Proxy Filing
Logotype for Cryoport Inc

Cryoport (CYRX) Proxy Filing summary

Event summary combining transcript, slides, and related documents.

Logotype for Cryoport Inc

Proxy Filing summary

2 Dec, 2025

Executive summary

  • 2024 was marked by macroeconomic challenges, but cost-cutting and strategic initiatives supported profitability and future growth, with $261 million in cash at year-end and support for a record 701 clinical trials and 19 commercial cell and gene therapies.

  • Life Sciences Services grew to over 67% of revenue, driven by double-digit growth in BioStorage/BioServices and commercial cell and gene therapy support, while Life Sciences Products faced market contraction but remained cash flow positive.

  • Key innovations included the launch of IntegriCell™ Cryopreservation Solution and Cryoport Express® HV3 Shipping System, enhancing supply chain capabilities for cell and gene therapies.

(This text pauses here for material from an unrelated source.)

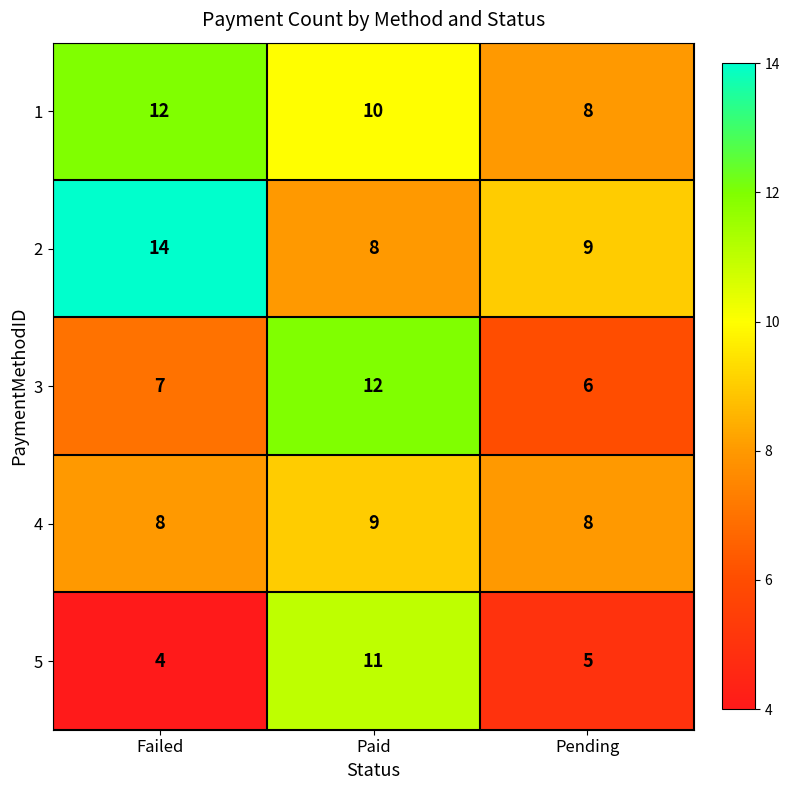

At how many categories does at least one series exceed 13?

1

  • A strategic agreement with DHL Group, including the disposition of CRYOPDP, is expected to strengthen logistics in EMEA and APAC, improve margins, and sharpen focus on core markets.

  • 2024 revenue reached $228.4 million, with gross margin improving to 45.8% in Q4, and $22 million in annualized savings from cost-reduction initiatives.

Voting matters and shareholder proposals

  • Stockholders will vote to elect six directors, ratify Deloitte & Touche LLP as auditor for 2025, approve executive compensation on an advisory basis, and select the preferred frequency of future say-on-pay votes.

  • The Board recommends voting for all director nominees, for Deloitte's appointment, for executive compensation, and for annual say-on-pay votes.

Board of directors and corporate governance

  • The Board consists of six directors, five of whom are independent, with diverse backgrounds and expertise in life sciences, finance, and global management.

  • Committees include Audit, Compensation, Nomination and Governance, and Science and Technology, all chaired by independent directors.

  • The Board structure includes a combined Chair/CEO and a Lead Director to ensure independent oversight.

  • Policies limit directors to three public company boards and require regular review of board diversity and director commitments.